Memories and More Memories of Wellingborough Grammar School: Mr Woolley and the War Years
by Graham and David Tall
Margaret Hopkinson-Woolley Mr Woolley’s daughter-in-law
I have finished the book. . I thoroughly enjoyed a very good read. Congratulations on your hard work and efforts to record so much history of your school in the war years. I think it is brilliant and well put together with so much of interest. I had quite a few chuckles, especially my mother in law and her ear-rings swinging in time to the music. She was a marvellous lady and must have been an asset to the school at times. . I like the history of the war as it is summarised so well. It was sad to read of the boys who fought and died during the war.
Alexander remembers Miss Bavin. Mr Hole rented the converted stable block of the Woolleys. His daughter, Josephine, was a little younger than Alexander. He always says she was his first girl friend. Her mother abandoned the family.
The books were wrapped up beautifully and I have already recycled the box and brown paper. Thank you for sending them. They are giving us much pleasure and will do so to all who read them. You must be very proud of WGS.
Major Gerry Madigan Canadian Historian
I read your book last night. It was a fascinating read!
I was quite impressed with the way you developed a timeline on key events of the war over the years in Chapter 5. I have read quite a bit of history over the years and these were the critical turning points and bang on in my opinion!
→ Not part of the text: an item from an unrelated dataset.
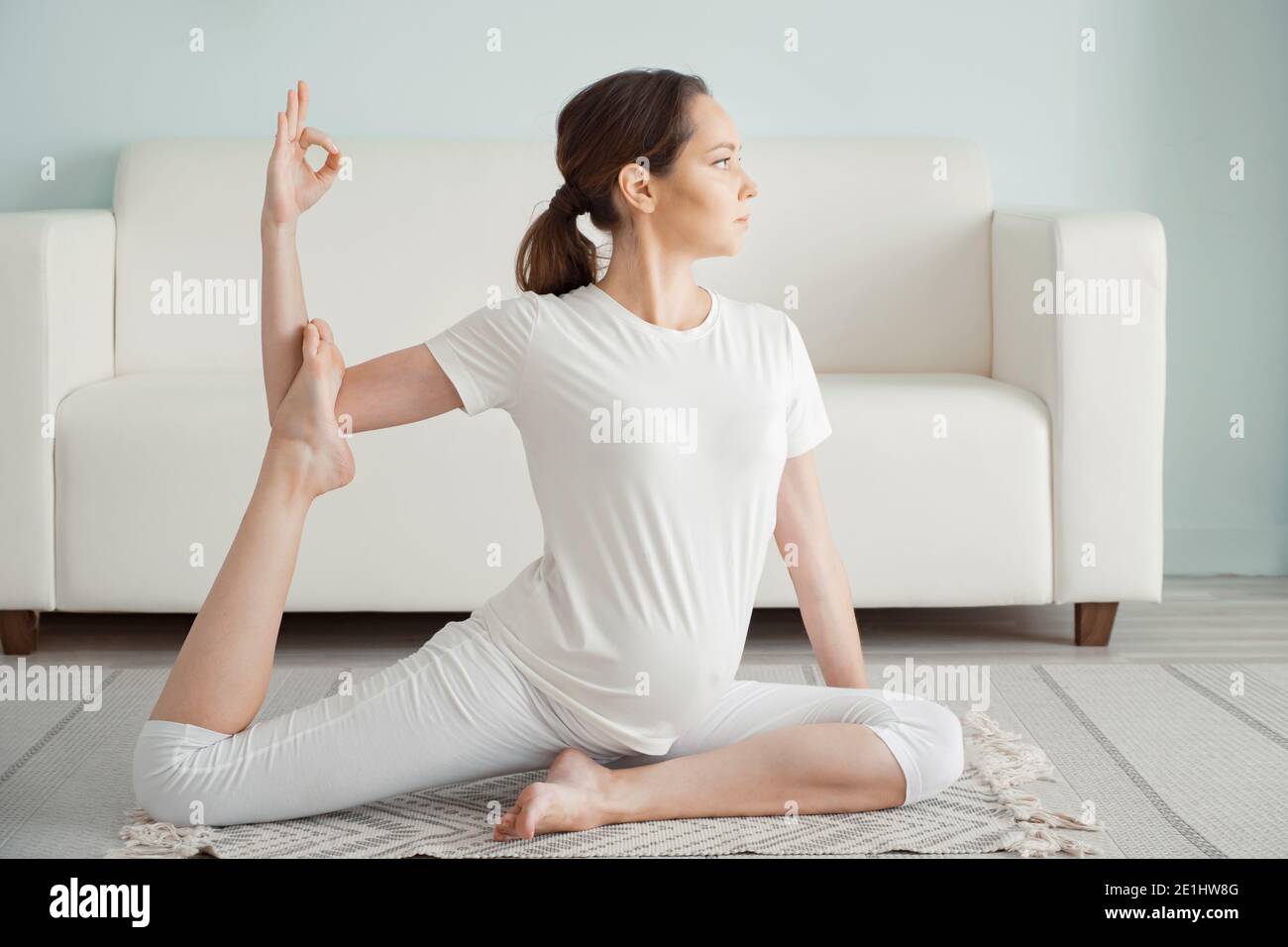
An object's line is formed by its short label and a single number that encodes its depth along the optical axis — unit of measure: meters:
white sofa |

I was both fascinated and impressed with the number of distinguished men that this small school produced. It surely points to the quality of education and the dedication of the teachers of the day. As to corporal punishment...this was very reminiscent of my early days at school as well....I shuddered just thinking about it!
The vignettes of individual service are insightful. I was touched by one remembrance of service in the far east as a "forgotten" war. We often tend to think of WW II as the war in Europe and Japan but fail to remember what some term the sideshows as being significant too. They and their operations were conducted bravely with little or no resources with great ingenuity and courage by those who fought and died there!
On a personal note I observed First Lieutenant Edwin Hudson - 4th MTB (Motor Boat) Flotilla based at Felixtowe, pg 112. My Uncle Jim was an AB who also served at Felixtowe with the 29th Flotilla MTB (RCN). Regrettably Jim died 7 years ago and didn't say too much about his experiences in the fleet. So this passage provided a great insight into the times. The MTB service, like the one cited above , was often lost in the big picture.
I see that you used Ernst Allen's material too (pg 121)! His son Mike Allen allowed me to use Ernst's material for my first and second paper. I drew heavily on it for the Hornsey story. I can't promise anything but I'm planning on turning these papers into a book. I've one paper in progress right now and am setting my self up for a new project. If and when I do it, I plan on devoting a chapter to Hornsey's story.